Hong Kong’s skyline in February.

Photo: Paul Yeung/Bloomberg News

More than 14 weeks after Hong Kong reported its first coronavirus case, the city is returning to something resembling everyday life. Though rents are falling, the city’s residential property market also seems to be getting off rather lightly.

Data released last week show that residential rents fell 5.9% in the year to March, a drop which is now worse than the 2016 slump caused by China’s economic slowdown. But given the protests which raged in the second half of last year and the pandemic, that seems like relatively good going.

Hong Kong GDP figures released Monday show the city’s economy contracted 8.9% from a year earlier in the first quarter, the largest fall on record.

Prices have been even more resilient than rents. The Hong Kong Rating and Valuation Department suggests that home prices are down by only about 1% in the past year.

That’s a sharp contrast from the global financial crisis, when the sharpest year-over-year fall recorded was around 15%, and from the Asian financial crisis in the late 1990s, when the peak-to-trough drop was more than 40%.

The simplest answer to why this time has played out differently is that the Asian financial crisis and 2008 crash saw huge disruptions to regional and global lending, and so far, the current crisis hasn’t. Loans and advances by Hong Kong banks were up by 7.2% year-over-year in March to a new record high.

Falling rents and apartment prices actually make sense given that the crucial metric for investors is the rental yield. Yields on safe assets—particularly U.S. Treasury bonds, the ultimate barometer for risk-free returns—have tumbled. It makes sense for rental yields in a relatively global property market to do the same.

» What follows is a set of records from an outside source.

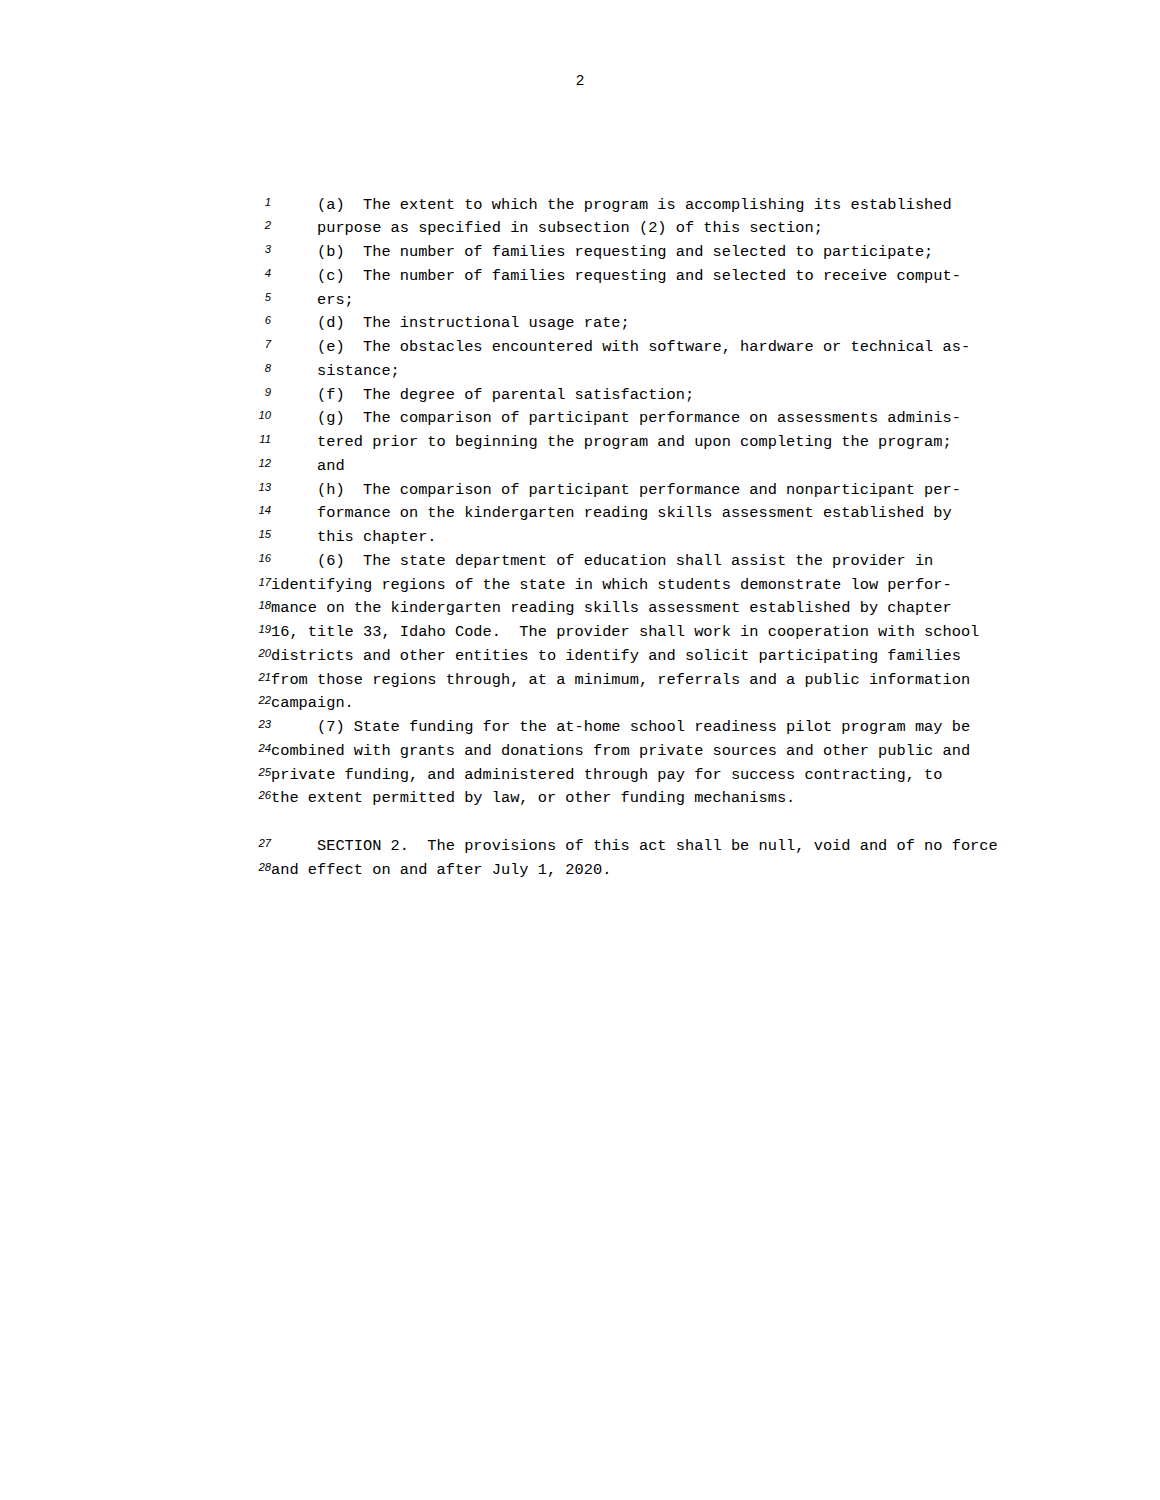2
| 1 | (a) The extent to which the program is accomplishing its established |
| 2 | purpose as specified in subsection (2) of this section; |
| 3 | (b) The number of families requesting and selected to participate; |
| 4 | (c) The number of families requesting and selected to receive comput- |
| 5 | ers; |
| 6 | (d) The instructional usage rate; |
| 7 | (e) The obstacles encountered with software, hardware or technical as- |
| 8 | sistance; |
| 9 | (f) The degree of parental satisfaction; |
| 10 | (g) The comparison of participant performance on assessments adminis- |
| 11 | tered prior to beginning the program and upon completing the program; |
| 12 | and |
| 13 | (h) The comparison of participant performance and nonparticipant per- |
| 14 | formance on the kindergarten reading skills assessment established by |
| 15 | this chapter. |
| 16 | (6) The state department of education shall assist the provider in |
| 17 | identifying regions of the state in which students demonstrate low perfor- |
| 18 | mance on the kindergarten reading skills assessment established by chapter |
| 19 | 16, title 33, Idaho Code. The provider shall work in cooperation with school |
| 20 | districts and other entities to identify and solicit participating families |
| 21 | from those regions through, at a minimum, referrals and a public information |
| 22 | campaign. |
| 23 | (7) State funding for the at-home school readiness pilot program may be |
| 24 | combined with grants and donations from private sources and other public and |
| 25 | private funding, and administered through pay for success contracting, to |
| 26 | the extent permitted by law, or other funding mechanisms. |
| 27 | SECTION 2. The provisions of this act shall be null, void and of no force |
| 28 | and effect on and after July 1, 2020. |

Hong Kong’s property market, and others around the world, have benefited from the fact that global banks are far healthier than they were in 2008. Rapid responses from policy makers, particularly the Federal Reserve, have also helped.

Given the city’s tumbling number of active coronavirus cases, the gradual but clear recovery in China’s economy, and the lack of stress in bank lending, it would be tempting to say the worst is over already.

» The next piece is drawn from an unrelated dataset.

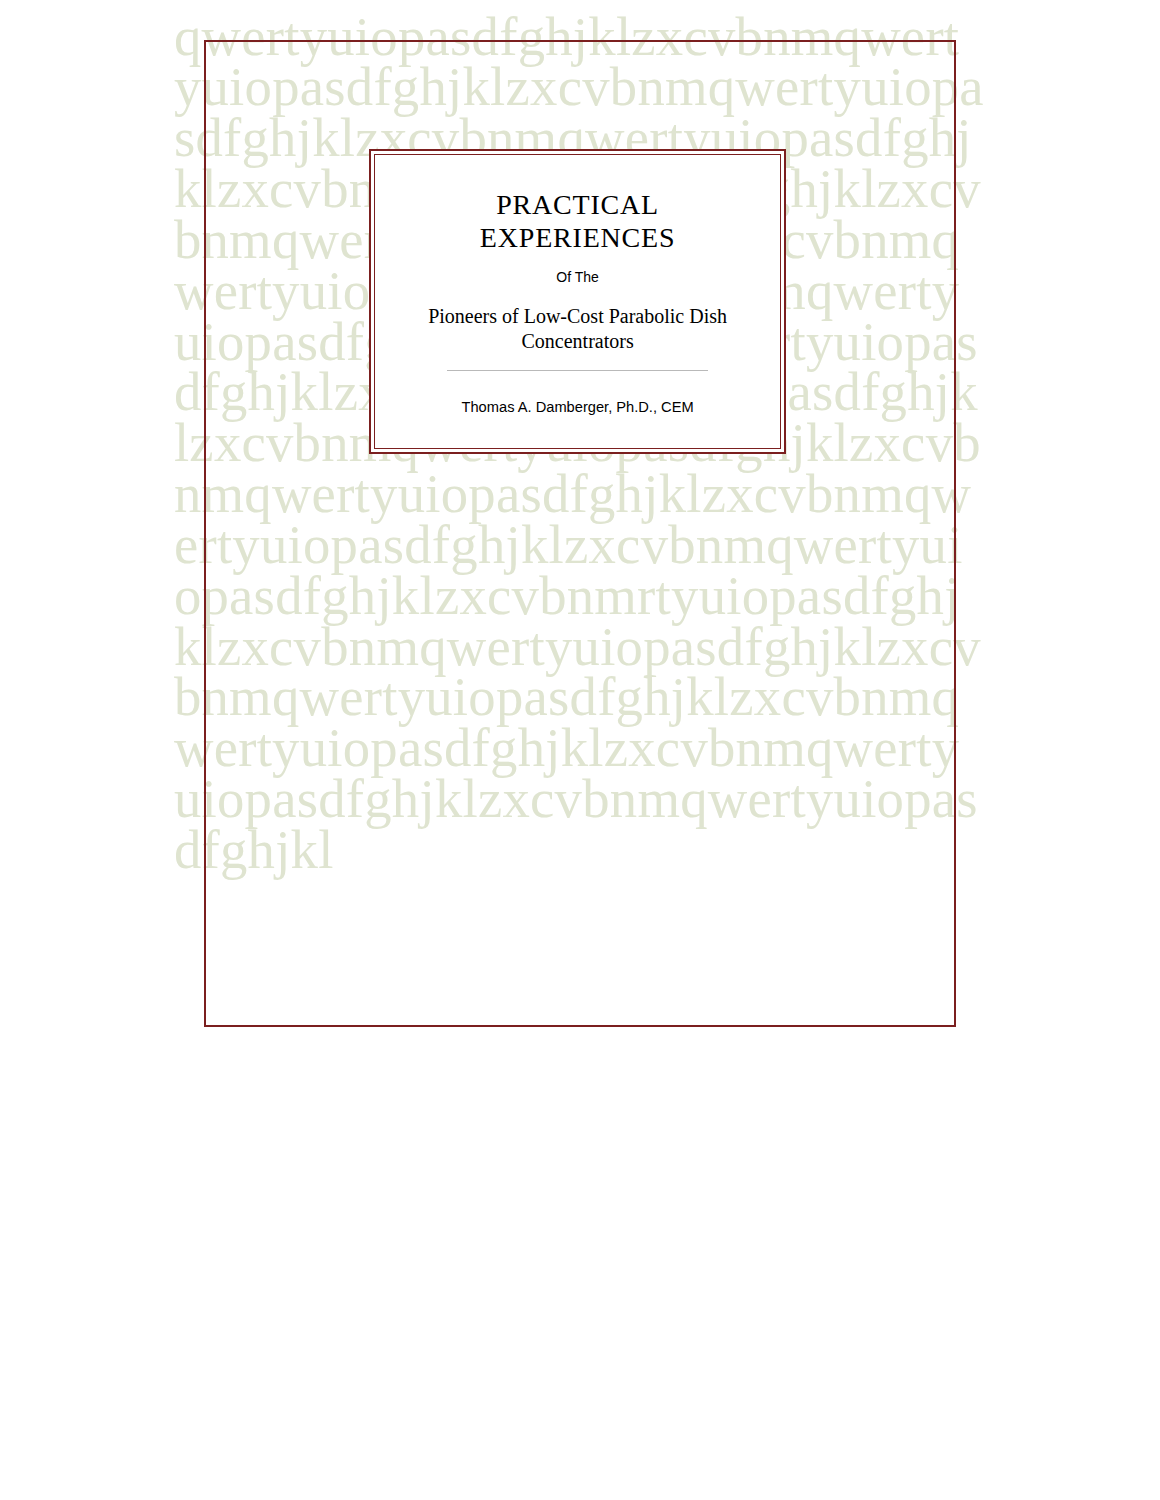qwertyuiopasdfghjklzxcvbnmqwertyuiopasdfghjklzxcvbnmqwertyuiopasdfghjklzxcvbnmqwertyuiopasdfghjklzxcvbnmqwertyuiopasdfghjklzxcvbnmqwertyuiopasdfghjklzxcvbnmqwertyuiopasdfghjklzxcvbnmqwertyuiopasdfghjklzxcvbnmqwertyuiopasdfghjklzxcvbnmqwertyuiopasdfghjklzxcvbnmqwertyuiopasdfghjklzxcvbnmqwertyuiopasdfghjklzxcvbnmqwertyuiopasdfghjklzxcvbnmqwertyuiopasdfghjklzxcvbnmrtyuiopasdfghjklzxcvbnmqwertyuiopasdfghjklzxcvbnmqwertyuiopasdfghjklzxcvbnmqwertyuiopasdfghjklzxcvbnmqwertyuiopasdfghjklzxcvbnmqwertyuiopasdfghjkl
PRACTICAL EXPERIENCES
Of The
Pioneers of Low-Cost Parabolic Dish Concentrators
Thomas A. Damberger, Ph.D., CEM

That would be premature. There is still relatively little known about the virus and the methods to control it. Markets have been optimistic about policy makers’ ability to address the economic shortfall and the likelihood of second waves causing further economic turmoil. With a price-to-income ratio of more than 20, the highest in the world, it’s hard to make much of a bullish case for Hong Kong property prices.

The picture for bank lending to households in Europe and the U.S. seems a little weaker than in Hong Kong, although corporate lending is booming. In both, growth in household lending for real estate is in positive territory, nothing like the retreat in credit provision that occurred in 2008.

While the upside might be thin, the downside for major property markets like Hong Kong may be more limited than the collapses in economic activity would suggest—as long as bank lending stays intact.